In some of the earliest photos she can barely look into the camera, shyly averting her gaze. In a video from the fall of 2005, the two of us still falling in love, she sits next to me in the Atlanta airport, thumbing through a magazine, as we wait to board a plane to California. She briefly looks up, spots the camera and quickly turns away, laughing but indignant, “What are you doing?!”
And in this picture, pinned in the middle the collage, and which I later dated to the spring of 2009, her eyes are hidden behind sunglasses. As was often the case in photos, most frequently oversized Jackie O’s. But it was a bright sunny summer day, and I’m sure I took this as an impulsive “couple selfie” of the two of us as we strolled through the amusement park. No time to shed our sunnies. Mine are green rimmed and too small for my broad face. I distinctly remember hastily grabbing these from a bowl on a side table as I rushed out the door that morning.
On some whim, I unlatched the photo from the small metal clamp that clipped it to the collage. As I did, I noticed there was something attached to the back of the photo. In fact, several things: a stack of cards, roughly 3 square inches in size.
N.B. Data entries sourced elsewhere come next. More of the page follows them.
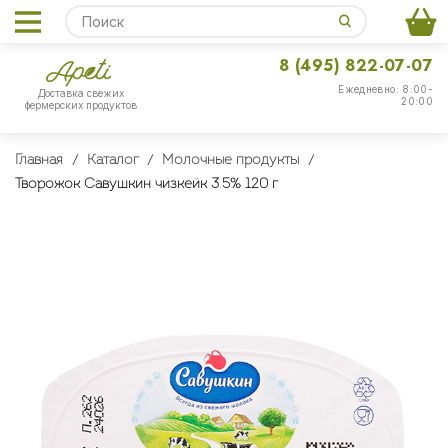
8 (495) 822-07-07
Ежедневно: 8:00-
Доставка свежих
20:00
фермерских продуктов
Главная
Каталог
Молочные продукты
Творожок Савушкин чизкейк 3.5% 120 г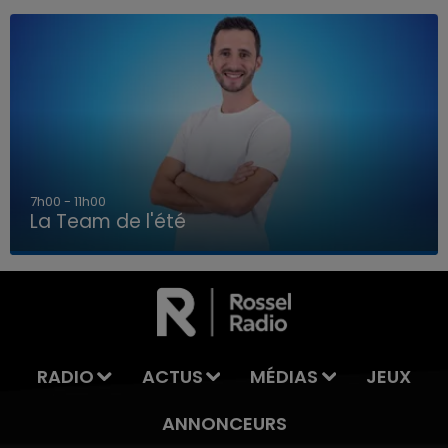
7h00 - 11h00
La Team de l'été
7h00 - 11h00
LA TEAM DE L'ÉTÉ
RADIO
ACTUS
MÉDIAS
JEUX
ANNONCEURS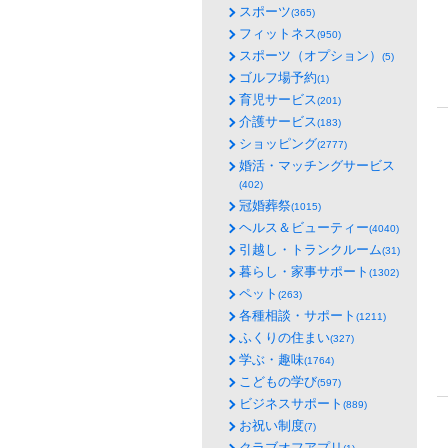
スポーツ
(365)
フィットネス
(950)
スポーツ（オプション）
(5)
ゴルフ場予約
(1)
育児サービス
(201)
介護サービス
(183)
ショッピング
(2777)
婚活・マッチングサービス
(402)
冠婚葬祭
(1015)
ヘルス＆ビューティー
(4040)
引越し・トランクルーム
(31)
暮らし・家事サポート
(1302)
ペット
(263)
各種相談・サポート
(1211)
ふくりの住まい
(327)
学ぶ・趣味
(1764)
こどもの学び
(597)
ビジネスサポート
(889)
お祝い制度
(7)
クラブオフアプリ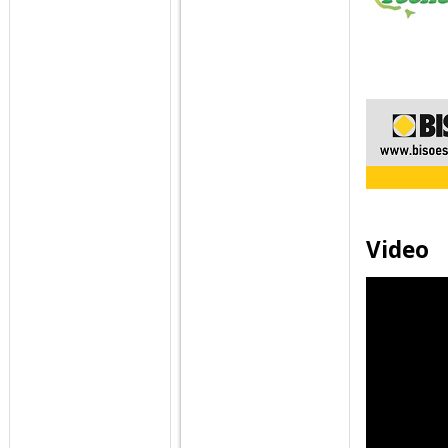
Video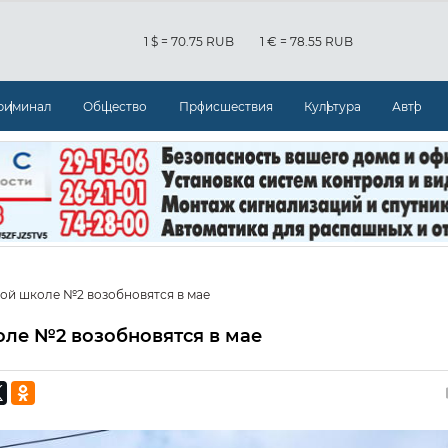
1 $ = 70.75 RUB
1 € = 78.55 RUB
риминал
Общество
Происшествия
Культура
Авто
кой школе №2 возобновятся в мае
оле №2 возобновятся в мае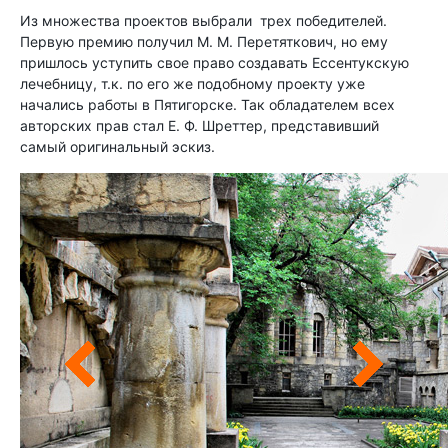
Из множества проектов выбрали трех победителей.
Первую премию получил М. М. Перетяткович, но ему
пришлось уступить свое право создавать Ессентукскую
лечебницу, т.к. по его же подобному проекту уже
начались работы в Пятигорске. Так обладателем всех
авторских прав стал Е. Ф. Шреттер, представивший
самый оригинальный эскиз.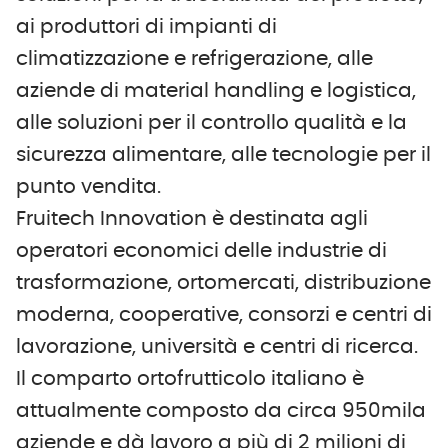
ai produttori di impianti di
climatizzazione e refrigerazione, alle
aziende di material handling e logistica,
alle soluzioni per il controllo qualità e la
sicurezza alimentare, alle tecnologie per il
punto vendita.
Fruitech Innovation è destinata agli
operatori economici delle industrie di
trasformazione, ortomercati, distribuzione
moderna, cooperative, consorzi e centri di
lavorazione, università e centri di ricerca.
Il comparto ortofrutticolo italiano è
attualmente composto da circa 950mila
aziende e dà lavoro a più di 2 milioni di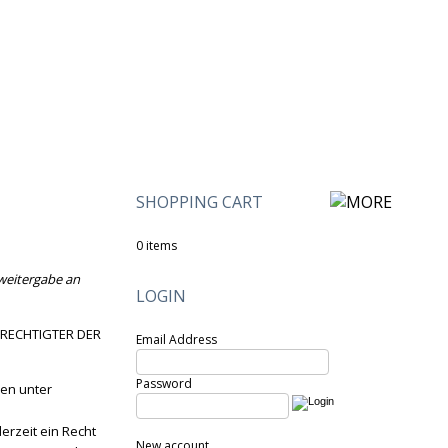
SHOPPING CART
[OPEN]
0 items
nweitergabe an
LOGIN
BERECHTIGTER DER
Email Address
Password
den unter
erzeit ein Recht
New account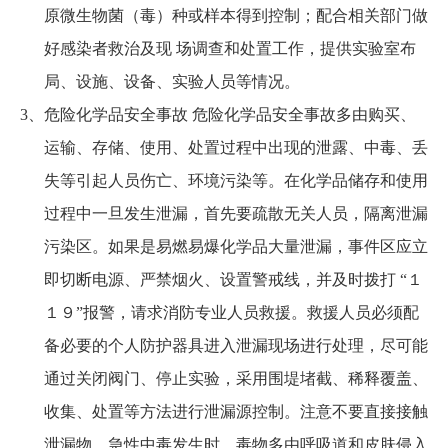
原微生物菌（毒）种或样本得到控制；配合相关部门做
好感染者救治及现 场调查和处置工作，提供实验室布
局、设施、设备、实验人员等情况。
3、危险化学品安全事故 危险化学品安全事故多由购买、
运输、存储、使用、处置过程中出现的泄露、中毒、丢
失等引起人员伤亡、环境污染等。在化学品储存和使用
过程中一旦发生泄漏，首先要疏散无关人员，隔离泄漏
污染区。如果是易燃易爆化学品大量泄漏，事件区应立
即切断电源、严禁烟火、设置警戒线，并及时拨打 “１
１９”报警，请求消防专业人员救援。救援人员必须配
备必要的个人防护器具进入泄漏现场进行处理，尽可能
通过关闭阀门、停止实验，采用围堤堵截、稀释覆盖、
收集、处置等方法进行泄漏源控制。注意不要直接接触
泄漏物。急性中毒发生时，毒物多由呼吸道和皮肤侵入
Reading the first one on top, I quickly realized, to my astonishment, the cards were the message inserts from flowers I had sent to her office over several years of Mother’s Days and anniversaries.
So there it was: the sought after message, the lost signal from our ever receding past. The literal message, machine printed to resemble a handwritten script, was from me to her. But the real signal that I searched for was her apparent saving of these terse missives in a tidy stack behind a picture of us on a long ago sunny spring day. The first one read:
I am so grateful for the life we have together. Most of all, just for you.